The most important thing to bear in mind if you are looking at the Star Clipper is that this is a sailing holiday and not a cruise. Unlike the big cruise ships, these ships do not have stabilizers and therefore there can be quite a lot of rocking and rolling if the sea is anyway rough. On the first night's sailing a substantial number of passengers suffered from sea sickness including my wife! The ship's nurse was on hand with sea sickness tablets and if you feel that you may be prone to this, takes a tablet early.
Getting on board
Arrival and check-in was quite painless and as there is a maximum of 170 passengers, there was no queuing. The company do the usual thing on cruise ships by welcoming you on board with a cocktail and a buffet but on this ship you can probably meet most of you fellow passengers in one go!
Cabins are quite compact compared to some of the bigger cruise ships but they were very comfortable. During the trip I found that if I went to the bar it gave my wife room to do whatever women do. The price of drinks at the bar is reasonable compared to other cruise ships I have been on and tea, coffee and drinking water are all complimentary for the duration of the trip.
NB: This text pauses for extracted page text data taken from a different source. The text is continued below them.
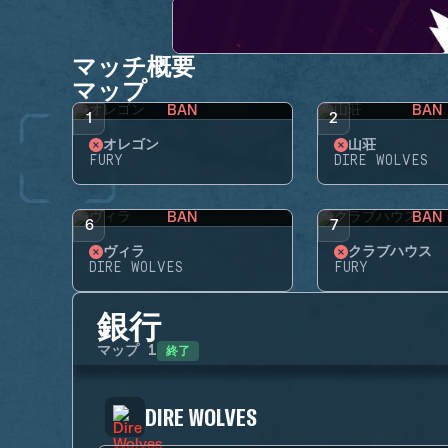
マッチ概要
マップ
BAN
BAN
1
2
オレゴン
山荘
FURY
DIRE WOLVES
BAN
BAN
6
7
ヴィラ
クラブハウス
DIRE WOLVES
FURY
銀行
終了
マップ
1
DIRE WOLVES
Bring a southern European adapter, the ship can supply you with one but have a very limited supply.
Apparently the ship has a Michelin Star chef and the standard of food reflected this. Breakfast and lunch were buffet style and evening was a la carte. You can sit wherever with whoever which was helpful for those travelling alone. The house wine was fine and cost around 15 Euros for a bottle. There were also early morning, late afternoon and mid-night snacks for those of us with a big appetite. It would be worth going on this cruise just for the food which was outstanding.
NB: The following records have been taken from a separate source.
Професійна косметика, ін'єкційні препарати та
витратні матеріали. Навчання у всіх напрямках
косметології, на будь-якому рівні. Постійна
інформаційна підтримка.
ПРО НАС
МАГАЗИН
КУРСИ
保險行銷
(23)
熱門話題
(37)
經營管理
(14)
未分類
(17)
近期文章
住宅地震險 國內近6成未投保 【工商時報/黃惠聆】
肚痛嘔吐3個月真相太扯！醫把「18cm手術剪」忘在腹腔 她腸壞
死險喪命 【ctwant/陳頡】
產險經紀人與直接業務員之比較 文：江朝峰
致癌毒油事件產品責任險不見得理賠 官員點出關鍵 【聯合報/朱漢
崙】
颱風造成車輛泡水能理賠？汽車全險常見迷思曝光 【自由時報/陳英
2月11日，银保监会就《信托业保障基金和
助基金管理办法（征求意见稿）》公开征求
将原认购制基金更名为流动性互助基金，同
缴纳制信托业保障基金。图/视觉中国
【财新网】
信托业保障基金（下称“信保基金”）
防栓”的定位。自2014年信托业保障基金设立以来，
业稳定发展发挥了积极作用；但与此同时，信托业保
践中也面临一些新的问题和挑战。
As I said earlier, this holiday is all about the sailing experience and the shore excursions are an optional extra. I had heard some complaints from passengers who had travelled on a Clipper and the Captain had used the sails very infrequently. Fortunately this was not our experience and we appeared to travel under sail all the time.
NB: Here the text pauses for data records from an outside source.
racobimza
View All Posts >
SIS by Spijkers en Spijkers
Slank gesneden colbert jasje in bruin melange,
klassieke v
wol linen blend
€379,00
It was nice to get ashore to shop and see the sights but I could have as easily stayed on board for the duration of the trip. Organized excursions are generally expensive but it is worth paying for the Dalyan River trip. The Cruise Director was either poorly trained or was in the wrong job. What information he did manage to communicate to the passengers was generally wrong, including simple things like paying for entrance to the castle and museum in Bodrum. No, you cannot pay in any currency, they only accept Turkish Lira but if you stop at the nearest bar they will exchange your Euros for Lira. You get a really poor rate but it was worth it to get in. Entrance was 10 Lira. Also unknown to the Director was that some of the sights were closed on the day of visiting. Fortunately we and a number of the other passengers treated this all as a bit of extra entertainment and it did not spoil our holiday
Some passengers came on the trip just to see Santorini but if I go again I would give it a miss, particularly if there are other big cruise ships in. We choose this holiday to get away from the queues but queued for about an hour to get the venicular railway back down to the harbor to board the ship again. Couple this with the problem of getting ashore on time due to the rough sea, it just wasn't worth the bother. The place was pretty but very crowded and very expensive.
Setting sail each evening to the sound of Vangelis was an exhilarating experience and there was always something going on deck during the day. This is not a big ship but the deck and bar never appeared to be crowded. You should also be aware that if the sea is rough, it is possible that the ship will be unable to berth or drop anchor. They usually have a plan B!
Last but not least, the crew and staff were very friendly and helpful making this a lovely holiday and we will go back, perhaps taking the trip through the Panama Canal.